Tuesday, May 02, 2006

Why do I vote?

For the amount of time I invest in caring about an election day, I figure there are thousands of people out there voting that just do not give a damn or know about who or what they are voting for. If they bother to show up at all. So why bother?

Reason No. 1: Idiot neutralization. See above.
Reason No. 2: Moral Superiority. I vote, therefore I am better than those that don't. Those who intentionally don't vote to make a statement are excempt from this rule.
Reason No. 3: Distrust of Government - The less important the election seems, the more chance you will end up screwed. That's where they hide all the local tax initiatives.

My strategy for voting would be a very long post. Let's just say I work hard to promote deadlock.

3 Comments:

Blogger Kevin E. Cleary said...

Once again with this election, the paranoid have been proven right.

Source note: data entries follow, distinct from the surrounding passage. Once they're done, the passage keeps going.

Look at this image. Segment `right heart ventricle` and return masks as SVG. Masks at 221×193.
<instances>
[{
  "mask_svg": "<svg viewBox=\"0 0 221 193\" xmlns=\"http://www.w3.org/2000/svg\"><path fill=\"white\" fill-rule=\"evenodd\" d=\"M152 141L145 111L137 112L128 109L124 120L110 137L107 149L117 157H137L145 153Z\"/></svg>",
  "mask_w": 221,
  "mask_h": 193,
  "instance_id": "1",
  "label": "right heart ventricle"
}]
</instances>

Over 70 memory cards went missing, containing an unknown number of cast votes. I'm no stranger to technology, and yet my machine failed three times and cancelled my ballot all three of those times.

I spoke with a few election workers, and they said that in several of the machines, the "paper trail" meant to assuage such concerns was non-existent. The printers in several machines didn't have any ink. If the Supreme Court intervened in Bush v. Gore because the recount would have disenfranchised some voters (that was their stated reasoning), will they intervene in the mid-term elections when cards go missing again or votes mysteriously disappear? Not to mention the chaos that will ensue in November here in Ohio when they plan to ID everyone who shows up to vote at the polls...

May 08, 2006 10:38 AM  
Blogger Ed C:\> said...

You confuse incompetence with some kind of evil plot. The fact that you were able to re-vote 3 times tells me that they made sure to make yours count.

This is new technology, and it is going to have problems. The issue is whether there was any race close enough to where these votes would have made a difference. Much as I'd love to, I can't really claim that Dennis Kucinich is in office because of a disenfranchised sanity vote.

May 08, 2006 11:31 AM  
Blogger Kevin E. Cleary said...

Well, they recovered all but five of the cards apparently. But, there is still no way to ensure that these machines are recording the votes properly, and there shouldn't be an excessive amount of room in the design to encourage incompetence or malfeasance. My point is that these machines are poorly designed, have poor security, etc. At least with the paper ballots you could check it and know that it reads what you wrote or punched, etc. (same with Scantron-style machines... yeah the punchcards sucked, but are these better?)

And there are a few races where the results seem a bit off. For instance, in one race the absentee ballots that came in ranked the candidates in the reverse order that they (the winner got 15 absentees, where the loser got 200 or something).

For more wacky cases from the Diebold files, read the Conyers report about the 2004 presidential election. I think I may vote absentee in the future just to know my vote actually counts.